Saved entries
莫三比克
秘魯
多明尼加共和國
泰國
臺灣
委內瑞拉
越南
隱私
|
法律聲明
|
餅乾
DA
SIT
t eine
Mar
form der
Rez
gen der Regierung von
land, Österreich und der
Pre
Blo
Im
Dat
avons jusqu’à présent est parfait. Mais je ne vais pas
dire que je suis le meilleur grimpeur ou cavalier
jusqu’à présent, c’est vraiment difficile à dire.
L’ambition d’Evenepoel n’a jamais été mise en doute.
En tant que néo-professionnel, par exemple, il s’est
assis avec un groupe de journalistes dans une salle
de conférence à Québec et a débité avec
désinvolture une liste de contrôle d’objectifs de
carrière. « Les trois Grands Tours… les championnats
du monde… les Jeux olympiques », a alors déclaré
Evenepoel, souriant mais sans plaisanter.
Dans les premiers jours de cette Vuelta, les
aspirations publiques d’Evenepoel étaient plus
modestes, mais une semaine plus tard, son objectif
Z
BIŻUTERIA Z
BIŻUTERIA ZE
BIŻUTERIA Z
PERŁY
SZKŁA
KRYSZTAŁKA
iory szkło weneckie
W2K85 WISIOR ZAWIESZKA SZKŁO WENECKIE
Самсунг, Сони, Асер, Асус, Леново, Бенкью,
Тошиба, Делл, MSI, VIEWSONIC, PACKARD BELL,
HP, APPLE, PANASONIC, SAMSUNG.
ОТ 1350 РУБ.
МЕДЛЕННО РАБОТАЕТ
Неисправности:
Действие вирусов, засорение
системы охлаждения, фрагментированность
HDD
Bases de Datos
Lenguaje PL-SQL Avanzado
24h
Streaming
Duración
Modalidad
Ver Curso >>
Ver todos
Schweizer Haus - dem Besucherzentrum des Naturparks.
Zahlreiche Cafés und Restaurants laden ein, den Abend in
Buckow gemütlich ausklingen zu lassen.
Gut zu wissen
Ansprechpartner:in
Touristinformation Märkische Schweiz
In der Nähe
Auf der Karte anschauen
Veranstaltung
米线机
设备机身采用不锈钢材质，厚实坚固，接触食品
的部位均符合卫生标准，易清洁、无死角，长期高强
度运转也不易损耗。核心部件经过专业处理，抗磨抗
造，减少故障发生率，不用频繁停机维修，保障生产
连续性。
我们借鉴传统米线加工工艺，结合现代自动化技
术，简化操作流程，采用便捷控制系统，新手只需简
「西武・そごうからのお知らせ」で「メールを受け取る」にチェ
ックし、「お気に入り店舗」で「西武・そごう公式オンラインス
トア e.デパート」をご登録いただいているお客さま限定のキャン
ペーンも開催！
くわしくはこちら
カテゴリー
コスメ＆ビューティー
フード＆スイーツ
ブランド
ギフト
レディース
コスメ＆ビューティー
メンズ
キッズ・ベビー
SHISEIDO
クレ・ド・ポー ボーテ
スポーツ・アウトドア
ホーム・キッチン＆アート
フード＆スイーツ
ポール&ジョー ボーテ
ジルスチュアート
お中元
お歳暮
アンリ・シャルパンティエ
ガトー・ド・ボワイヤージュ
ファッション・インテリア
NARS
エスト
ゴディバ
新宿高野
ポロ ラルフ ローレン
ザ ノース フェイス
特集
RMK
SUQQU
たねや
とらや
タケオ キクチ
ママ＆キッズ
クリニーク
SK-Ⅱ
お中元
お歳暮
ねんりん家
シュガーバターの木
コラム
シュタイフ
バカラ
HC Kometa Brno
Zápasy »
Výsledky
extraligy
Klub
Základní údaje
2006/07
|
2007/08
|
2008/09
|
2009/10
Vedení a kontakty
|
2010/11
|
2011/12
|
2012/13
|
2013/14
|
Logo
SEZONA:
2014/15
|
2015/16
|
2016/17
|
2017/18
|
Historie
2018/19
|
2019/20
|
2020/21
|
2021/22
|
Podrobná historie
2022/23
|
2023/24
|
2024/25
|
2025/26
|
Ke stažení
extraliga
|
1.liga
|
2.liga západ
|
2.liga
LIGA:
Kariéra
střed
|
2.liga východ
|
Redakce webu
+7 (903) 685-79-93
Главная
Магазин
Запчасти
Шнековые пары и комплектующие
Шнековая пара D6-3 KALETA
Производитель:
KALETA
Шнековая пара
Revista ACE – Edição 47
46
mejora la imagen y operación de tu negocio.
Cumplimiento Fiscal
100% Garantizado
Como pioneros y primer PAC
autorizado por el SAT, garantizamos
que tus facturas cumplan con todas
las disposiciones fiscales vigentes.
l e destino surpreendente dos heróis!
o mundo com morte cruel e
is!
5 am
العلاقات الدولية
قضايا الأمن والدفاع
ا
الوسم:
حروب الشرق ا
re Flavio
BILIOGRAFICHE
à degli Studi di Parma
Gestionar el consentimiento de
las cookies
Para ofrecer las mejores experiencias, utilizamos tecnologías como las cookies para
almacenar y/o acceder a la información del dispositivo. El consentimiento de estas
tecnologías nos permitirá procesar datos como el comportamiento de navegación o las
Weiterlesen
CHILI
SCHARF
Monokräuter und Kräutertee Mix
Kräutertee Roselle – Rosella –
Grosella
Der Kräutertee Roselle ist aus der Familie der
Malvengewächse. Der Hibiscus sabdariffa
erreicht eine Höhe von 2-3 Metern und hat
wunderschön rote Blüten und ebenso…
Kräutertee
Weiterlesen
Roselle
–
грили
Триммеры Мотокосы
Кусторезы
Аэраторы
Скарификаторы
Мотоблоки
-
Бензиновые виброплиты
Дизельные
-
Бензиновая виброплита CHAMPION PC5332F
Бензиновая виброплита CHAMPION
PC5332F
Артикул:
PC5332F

- What the task asks
Return the records exactly, character for character.

- Answer below
莫三比克
秘魯
多明尼加共和國
泰國
臺灣
委內瑞拉
越南
隱私
|
法律聲明
|
餅乾
DA
SIT
t eine
Mar
form der
Rez
gen der Regierung von
land, Österreich und der
Pre
Blo
Im
Dat
avons jusqu’à présent est parfait. Mais je ne vais pas
dire que je suis le meilleur grimpeur ou cavalier
jusqu’à présent, c’est vraiment difficile à dire.
L’ambition d’Evenepoel n’a jamais été mise en doute.
En tant que néo-professionnel, par exemple, il s’est
assis avec un groupe de journalistes dans une salle
de conférence à Québec et a débité avec
désinvolture une liste de contrôle d’objectifs de
carrière. « Les trois Grands Tours… les championnats
du monde… les Jeux olympiques », a alors déclaré
Evenepoel, souriant mais sans plaisanter.
Dans les premiers jours de cette Vuelta, les
aspirations publiques d’Evenepoel étaient plus
modestes, mais une semaine plus tard, son objectif
Z
BIŻUTERIA Z
BIŻUTERIA ZE
BIŻUTERIA Z
PERŁY
SZKŁA
KRYSZTAŁKA
iory szkło weneckie
W2K85 WISIOR ZAWIESZKA SZKŁO WENECKIE
Самсунг, Сони, Асер, Асус, Леново, Бенкью,
Тошиба, Делл, MSI, VIEWSONIC, PACKARD BELL,
HP, APPLE, PANASONIC, SAMSUNG.
ОТ 1350 РУБ.
МЕДЛЕННО РАБОТАЕТ
Неисправности:
Действие вирусов, засорение
системы охлаждения, фрагментированность
HDD
Bases de Datos
Lenguaje PL-SQL Avanzado
24h
Streaming
Duración
Modalidad
Ver Curso >>
Ver todos
Schweizer Haus - dem Besucherzentrum des Naturparks.
Zahlreiche Cafés und Restaurants laden ein, den Abend in
Buckow gemütlich ausklingen zu lassen.
Gut zu wissen
Ansprechpartner:in
Touristinformation Märkische Schweiz
In der Nähe
Auf der Karte anschauen
Veranstaltung
米线机
设备机身采用不锈钢材质，厚实坚固，接触食品
的部位均符合卫生标准，易清洁、无死角，长期高强
度运转也不易损耗。核心部件经过专业处理，抗磨抗
造，减少故障发生率，不用频繁停机维修，保障生产
连续性。
我们借鉴传统米线加工工艺，结合现代自动化技
术，简化操作流程，采用便捷控制系统，新手只需简
「西武・そごうからのお知らせ」で「メールを受け取る」にチェ
ックし、「お気に入り店舗」で「西武・そごう公式オンラインス
トア e.デパート」をご登録いただいているお客さま限定のキャン
ペーンも開催！
くわしくはこちら
カテゴリー
コスメ＆ビューティー
フード＆スイーツ
ブランド
ギフト
レディース
コスメ＆ビューティー
メンズ
キッズ・ベビー
SHISEIDO
クレ・ド・ポー ボーテ
スポーツ・アウトドア
ホーム・キッチン＆アート
フード＆スイーツ
ポール&ジョー ボーテ
ジルスチュアート
お中元
お歳暮
アンリ・シャルパンティエ
ガトー・ド・ボワイヤージュ
ファッション・インテリア
NARS
エスト
ゴディバ
新宿高野
ポロ ラルフ ローレン
ザ ノース フェイス
特集
RMK
SUQQU
たねや
とらや
タケオ キクチ
ママ＆キッズ
クリニーク
SK-Ⅱ
お中元
お歳暮
ねんりん家
シュガーバターの木
コラム
シュタイフ
バカラ
HC Kometa Brno
Zápasy »
Výsledky
extraligy
Klub
Základní údaje
2006/07
|
2007/08
|
2008/09
|
2009/10
Vedení a kontakty
|
2010/11
|
2011/12
|
2012/13
|
2013/14
|
Logo
SEZONA:
2014/15
|
2015/16
|
2016/17
|
2017/18
|
Historie
2018/19
|
2019/20
|
2020/21
|
2021/22
|
Podrobná historie
2022/23
|
2023/24
|
2024/25
|
2025/26
|
Ke stažení
extraliga
|
1.liga
|
2.liga západ
|
2.liga
LIGA:
Kariéra
střed
|
2.liga východ
|
Redakce webu
+7 (903) 685-79-93
Главная
Магазин
Запчасти
Шнековые пары и комплектующие
Шнековая пара D6-3 KALETA
Производитель:
KALETA
Шнековая пара
Revista ACE – Edição 47
46
mejora la imagen y operación de tu negocio.
Cumplimiento Fiscal
100% Garantizado
Como pioneros y primer PAC
autorizado por el SAT, garantizamos
que tus facturas cumplan con todas
las disposiciones fiscales vigentes.
l e destino surpreendente dos heróis!
o mundo com morte cruel e
is!
5 am
العلاقات الدولية
قضايا الأمن والدفاع
ا
الوسم:
حروب الشرق ا
re Flavio
BILIOGRAFICHE
à degli Studi di Parma
Gestionar el consentimiento de
las cookies
Para ofrecer las mejores experiencias, utilizamos tecnologías como las cookies para
almacenar y/o acceder a la información del dispositivo. El consentimiento de estas
tecnologías nos permitirá procesar datos como el comportamiento de navegación o las
Weiterlesen
CHILI
SCHARF
Monokräuter und Kräutertee Mix
Kräutertee Roselle – Rosella –
Grosella
Der Kräutertee Roselle ist aus der Familie der
Malvengewächse. Der Hibiscus sabdariffa
erreicht eine Höhe von 2-3 Metern und hat
wunderschön rote Blüten und ebenso…
Kräutertee
Weiterlesen
Roselle
–
грили
Триммеры Мотокосы
Кусторезы
Аэраторы
Скарификаторы
Мотоблоки
-
Бензиновые виброплиты
Дизельные
-
Бензиновая виброплита CHAMPION PC5332F
Бензиновая виброплита CHAMPION
PC5332F
Артикул:
PC5332F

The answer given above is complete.